__Exercise details__.
List every person named in the passage below about Americans in Paris.

In early America, pioneers were the people who headed west. Deftly re-conceptualizing that notion, McCullough focuses on those Americans who, with the U.S. established and thriving in the first part of the 19th century, set sail eastward, bound for Paris, to experience Euro-pean culture and fill in the blanks that a callow U.S. could not.

With coverage beginning around 1830, McCullough compiles a scrapbook of adventures starring notable Americans from James Fenimore Cooper to Samuel F.B. Morse, each of whom had to endure a wretched voyage, sometimes six weeks in duration. “All who set sail for France,” he writes, “were taking their lives in their hands, and to this could be added the prospect of being unimaginably far from friends, family and home, entirely out of touch with familiar surroundings.”

In lively prose, McCullough introduces his reader to a Paris that, while still “a medieval city,” was nevertheless a thriving mecca of opera, theater, art, books, music, fashion, architecture, science and medicine. It was also a place of freer societal attitudes, yet one that remained a haven for tradition.

__Provided material__.
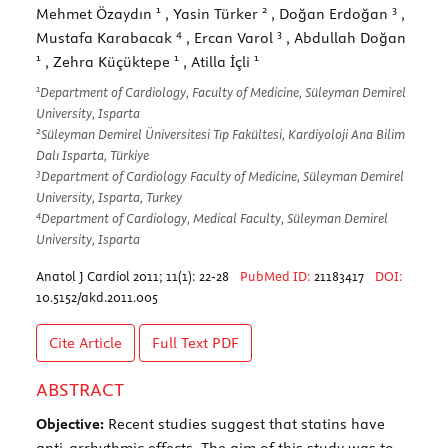
1
2
3
Mehmet Özaydın
, Yasin Türker
, Doğan Erdoğan
,
4
3
Mustafa Karabacak
, Ercan Varol
, Abdullah Doğan
1
1
1
, Zehra Küçüktepe
, Atilla İçli
1
Department of Cardiology, Faculty of Medicine, Süleyman Demirel
University, Isparta
2
Süleyman Demirel Üniversitesi Tıp Fakültesi, Kardiyoloji Ana Bilim
Dalı Isparta, Türkiye
3
Department of Cardiology Faculty of Medicine, Süleyman Demirel
University, Isparta, Turkey
4
Department of Cardiology, Medical Faculty, Süleyman Demirel
University, Isparta
Anatol J Cardiol 2011; 11(1): 22-28
PubMed ID:
21183417
DOI:
10.5152/akd.2011.005
Cite Article
Full Text
PDF
ABSTRACT
Objective:
Recent studies suggest that statins have
anti-arrhythmic effects. The aim of this study was to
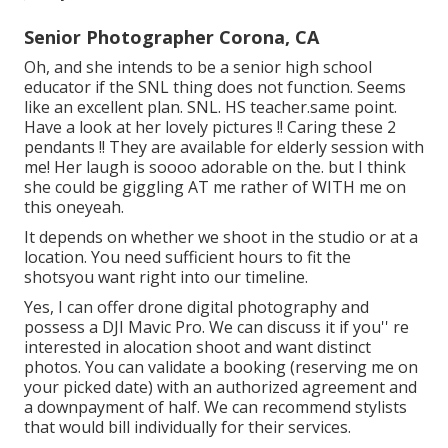
Senior Photographer Corona, CA
Oh, and she intends to be a senior high school
educator if the SNL thing does not function. Seems
like an excellent plan. SNL. HS teacher.same point.
Have a look at her lovely pictures !! Caring these 2
pendants !! They are available for elderly session with
me! Her laugh is soooo adorable on the. but I think
she could be giggling AT me rather of WITH me on
this oneyeah.
It depends on whether we shoot in the studio or at a
location. You need sufficient hours to fit the
shotsyou want right into our timeline.
Yes, I can offer drone digital photography and
possess a DJI Mavic Pro. We can discuss it if you'' re
interested in alocation shoot and want distinct
photos. You can validate a booking (reserving me on
your picked date) with an authorized agreement and
a downpayment of half. We can recommend stylists
that would bill individually for their services.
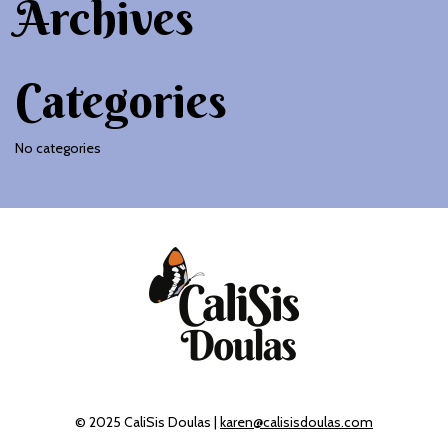
Archives
Categories
No categories
© 2025 CaliSis Doulas |
karen@calisisdoulas.com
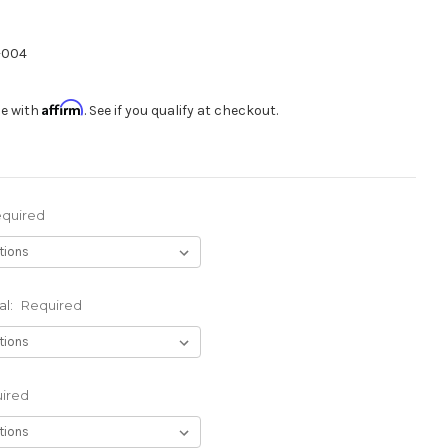
-004
Affirm
me with
. See if you qualify at checkout.
quired
al:
Required
ired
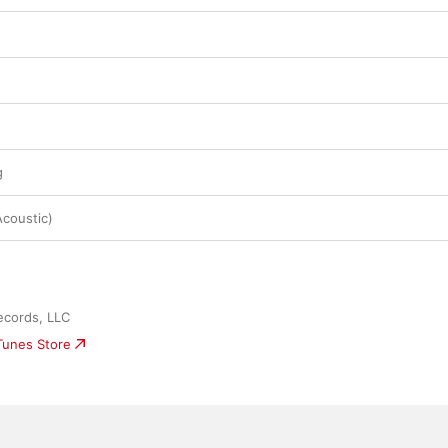
g
Acoustic)
ecords, LLC
iTunes Store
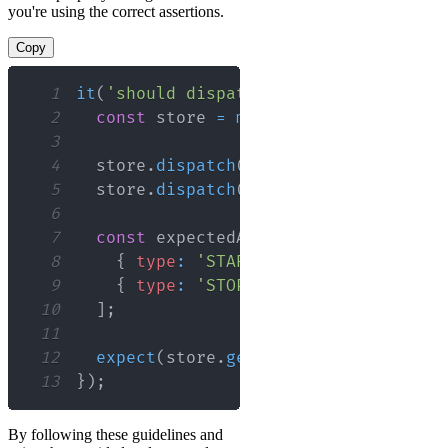
you're using the correct assertions.
Copy
1
it
(
'should dispatch actions correctly
2
const
 store 
=
mockStore
(
{
loading
:
3
4
  store
.
dispatch
(
startLoading
(
)
)
;
5
  store
.
dispatch
(
stopLoading
(
)
)
;
6
7
const
 expectedActions 
=
[
8
{
type
:
'START_LOADING'
}
,
9
{
type
:
'STOP_LOADING'
}
10
]
;
11
12
expect
(
store
.
getActions
(
)
)
.
toEqual
(
13
}
)
;
By following these guidelines and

__Response__.
McCullough, James Fenimore Cooper, Samuel F.B. Morse